Ariane Pouliot-Drouin
Project
Study of a natural heteroplasmy system to better understand its impact on mitochondrial functions.As a general rule, animal mitochondria (the powerhouse of cells) and their genome (mitochondrial DNA or mtDNA) are strictly maternally inherited. Thus, all cells have identical mtDNA molecules. This ensures compatibility of mitochondrial and nuclear genomes for proper bioenergetic efficiency. The presence of more than one type of mtDNA in cells, a situation called "heteroplasmy", can lead to mitonuclear incompatibilities. This phenomenon is associated with several human diseases.
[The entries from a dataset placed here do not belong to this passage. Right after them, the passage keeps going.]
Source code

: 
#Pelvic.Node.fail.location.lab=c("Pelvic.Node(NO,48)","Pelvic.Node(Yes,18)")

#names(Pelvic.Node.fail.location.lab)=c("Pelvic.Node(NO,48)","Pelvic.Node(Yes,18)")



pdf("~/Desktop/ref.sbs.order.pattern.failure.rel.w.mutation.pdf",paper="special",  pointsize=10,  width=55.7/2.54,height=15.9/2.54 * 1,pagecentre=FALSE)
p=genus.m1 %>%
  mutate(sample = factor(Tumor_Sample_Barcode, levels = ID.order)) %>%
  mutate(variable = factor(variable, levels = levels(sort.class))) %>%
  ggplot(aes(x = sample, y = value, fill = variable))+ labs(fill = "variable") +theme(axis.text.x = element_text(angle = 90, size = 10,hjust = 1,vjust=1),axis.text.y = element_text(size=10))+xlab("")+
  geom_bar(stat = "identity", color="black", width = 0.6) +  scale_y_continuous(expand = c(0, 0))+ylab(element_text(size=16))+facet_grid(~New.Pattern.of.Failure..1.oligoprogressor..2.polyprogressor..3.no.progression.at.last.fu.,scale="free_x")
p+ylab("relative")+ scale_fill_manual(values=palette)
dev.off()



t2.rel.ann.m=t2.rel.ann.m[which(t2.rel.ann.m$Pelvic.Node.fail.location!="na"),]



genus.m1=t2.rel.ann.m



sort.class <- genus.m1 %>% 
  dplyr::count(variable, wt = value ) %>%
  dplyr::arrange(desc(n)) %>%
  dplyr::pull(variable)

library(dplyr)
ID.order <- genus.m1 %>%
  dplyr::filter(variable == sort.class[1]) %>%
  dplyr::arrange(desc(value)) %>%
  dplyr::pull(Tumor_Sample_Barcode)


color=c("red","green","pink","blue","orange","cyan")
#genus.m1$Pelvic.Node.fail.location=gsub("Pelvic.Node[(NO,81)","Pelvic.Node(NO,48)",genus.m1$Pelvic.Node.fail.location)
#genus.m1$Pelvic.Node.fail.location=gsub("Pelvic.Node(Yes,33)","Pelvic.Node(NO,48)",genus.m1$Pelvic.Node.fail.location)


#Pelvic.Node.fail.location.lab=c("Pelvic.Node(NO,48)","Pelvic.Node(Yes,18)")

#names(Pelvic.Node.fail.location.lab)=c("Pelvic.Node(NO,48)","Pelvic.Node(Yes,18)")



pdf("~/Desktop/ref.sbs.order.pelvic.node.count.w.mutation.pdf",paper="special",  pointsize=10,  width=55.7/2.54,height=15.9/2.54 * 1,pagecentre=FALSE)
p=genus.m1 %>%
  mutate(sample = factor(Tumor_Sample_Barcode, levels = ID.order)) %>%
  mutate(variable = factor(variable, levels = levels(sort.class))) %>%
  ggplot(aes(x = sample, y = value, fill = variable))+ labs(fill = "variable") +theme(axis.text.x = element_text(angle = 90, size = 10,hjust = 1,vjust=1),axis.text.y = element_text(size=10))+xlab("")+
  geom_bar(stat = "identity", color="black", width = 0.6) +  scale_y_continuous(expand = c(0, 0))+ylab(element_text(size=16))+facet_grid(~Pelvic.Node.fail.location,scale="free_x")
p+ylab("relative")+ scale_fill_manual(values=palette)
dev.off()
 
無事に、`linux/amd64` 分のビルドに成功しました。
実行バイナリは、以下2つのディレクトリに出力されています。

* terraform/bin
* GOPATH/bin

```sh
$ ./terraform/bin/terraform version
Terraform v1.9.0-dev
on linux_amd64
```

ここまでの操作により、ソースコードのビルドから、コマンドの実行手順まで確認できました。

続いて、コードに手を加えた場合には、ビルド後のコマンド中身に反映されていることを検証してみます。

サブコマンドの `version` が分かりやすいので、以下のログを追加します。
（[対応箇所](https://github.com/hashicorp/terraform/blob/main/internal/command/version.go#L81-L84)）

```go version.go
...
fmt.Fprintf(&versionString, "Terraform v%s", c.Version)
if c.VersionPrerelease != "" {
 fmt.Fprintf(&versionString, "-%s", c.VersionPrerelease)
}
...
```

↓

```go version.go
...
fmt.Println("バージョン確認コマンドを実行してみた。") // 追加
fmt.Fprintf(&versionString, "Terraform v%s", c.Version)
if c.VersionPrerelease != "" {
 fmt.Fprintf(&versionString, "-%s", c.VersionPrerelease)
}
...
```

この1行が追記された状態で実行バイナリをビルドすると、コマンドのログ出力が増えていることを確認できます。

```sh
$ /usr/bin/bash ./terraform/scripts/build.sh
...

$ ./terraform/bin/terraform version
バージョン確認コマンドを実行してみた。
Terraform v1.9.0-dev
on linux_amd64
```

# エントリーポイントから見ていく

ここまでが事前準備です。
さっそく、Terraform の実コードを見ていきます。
However, a naturally heteroplasmic system exists in some bivalve species by a doubly uniparental transmission (DUI) of mtDNA, where maternal mtDNA (F mtDNA) and paternal mtDNA (M mtDNA) are, respectively, transmitted by eggs and spermatozoa to embryos. However, only male individuals retain the M mtDNA in their gonads, specifically in their spermatozoa. Males are therefore heteroplasmic, as they possess two types of mtDNA (which are extremely genetically divergent) unlike females who are usually homoplasmic for F mtDNA. This could possibly affect the bioenergetic efficiency of cells, at least that is our hypothesis. This research project therefore seeks to link the level of somatic tissue heteroplasmy to mitochondrial enzymatic activities in order to have a more informed look on the impact of mitochondrial heteroplasmy in a naturally heteroplasmic animal model.